Peternakan ikan itu pun selama ini kesulitan mengatur suhu dengan tepat untuk menjamin ikan-ikan tumbuh dengan baik. Sementara ini, peternakan itu juga baru memasang penutup kolam berwarna hitam untuk menjamin suhu air.
”Padahal, (terpal) itu belum menjamin terjaganya kehangatan air. Kami memasang sensor yang bisa menaikkan dan menurunkan suhu sesuai dengan kebutuhan ikan untuk bertumbuh,” kata Alwy.

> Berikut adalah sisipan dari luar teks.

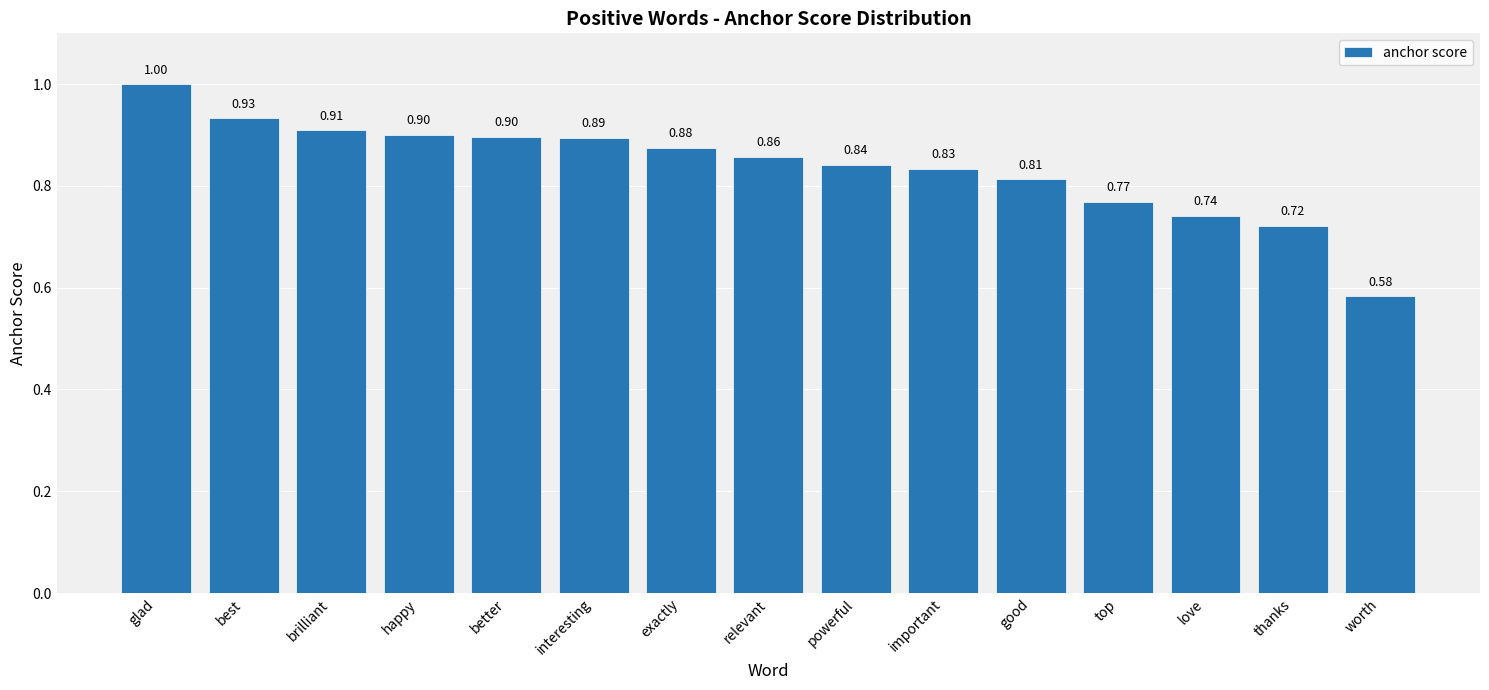

What position from the right is relevant?

8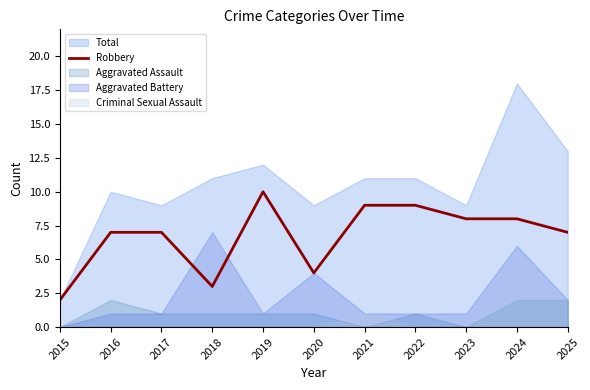

What is the difference between the values at 2020 and 2017?

3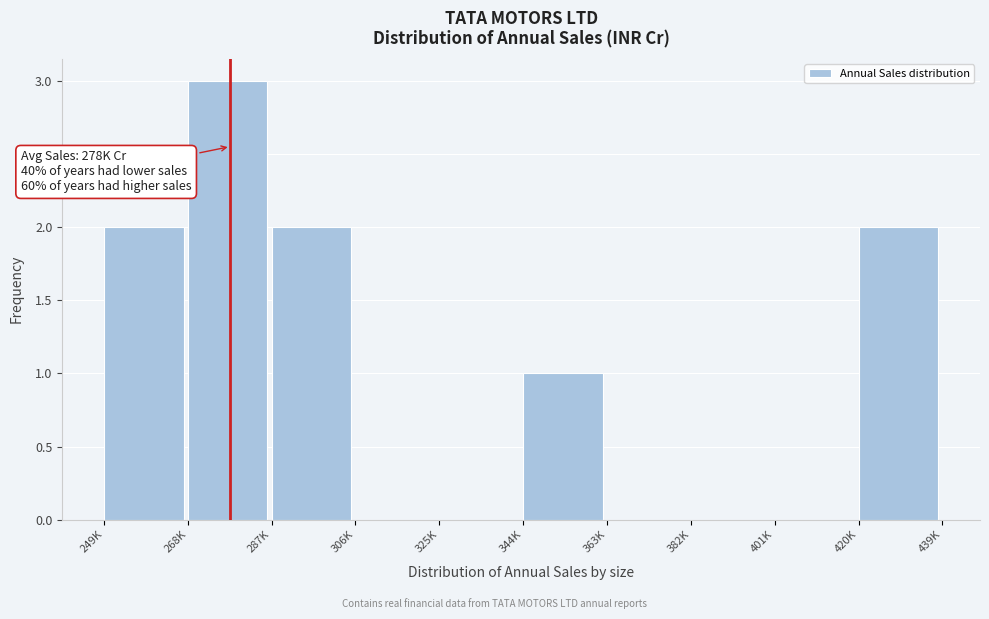

Reading left to right, extract all data points from this chart.

249K=2	268K=3	287K=2	306K=0	325K=0	344K=1	363K=0	382K=0	401K=0	420K=2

Berbagai inovasi tersebut mengantarkan Alwy dan teman-temannya dari Majapahitech menjadi pemenang pada Wirausaha Muda Mandiri (WMM), ajang kompetisi wirausaha dari Bank Mandiri.
”Ini semua tak lepas dari dukungan UGM Innovative Academy yang juga memberi kami tempat untuk mengembangkan produk-produk kami,” tutur Alwy.
Ke depan, Alwy dan teman-temannya akan menekuni sektor industri berbasis internet of things (IoT). Cikal bakalnya sudah dimulai di dua produk awalnya, yakni Smart Garden dan Smart Fish. ”Banyak industri yang masih belum terlalu efisien dan melakukan produksi secara manual. Ini peluang besar,” kata Alwy.
Pengembangan produk baru
Kini, Alwy sedang mengembangkan produk baru berupa personal assistance bernama Maya. Maya diharapkan menjadi personal assistance seperti Google Assistant meski bahasa ibunya adalah bahasa Indonesia. Mengapa? Hal itu untuk menambah akurasi mesin dalam menangkap perintah yang diberikan lewat suara.
”Melalui Maya, kami sebenarnya ingin menyelamatkan data yang dimiliki Indonesia. Selama ini, kita terlalu mengandalkan Google. Dengan personal assistance yang kita buat sendiri bisa menjamin keamanan data kita,” kata Alwy.
Pengembangan Maya pun dapat dilakukan setelah mendapatkan investasi dari UMG Idealab, sebuah inkubator usaha rintisan yang berbasis di Myanmar.
Majapahitech telah membuktikan kalau masalah demi masalah ternyata dapat menjadi peluang bisnis yang besar. Tantangan bila dihadapi dengan positif ternyata dapat pula dicari solusinya bahkan dapat pula menjadi peluang usaha.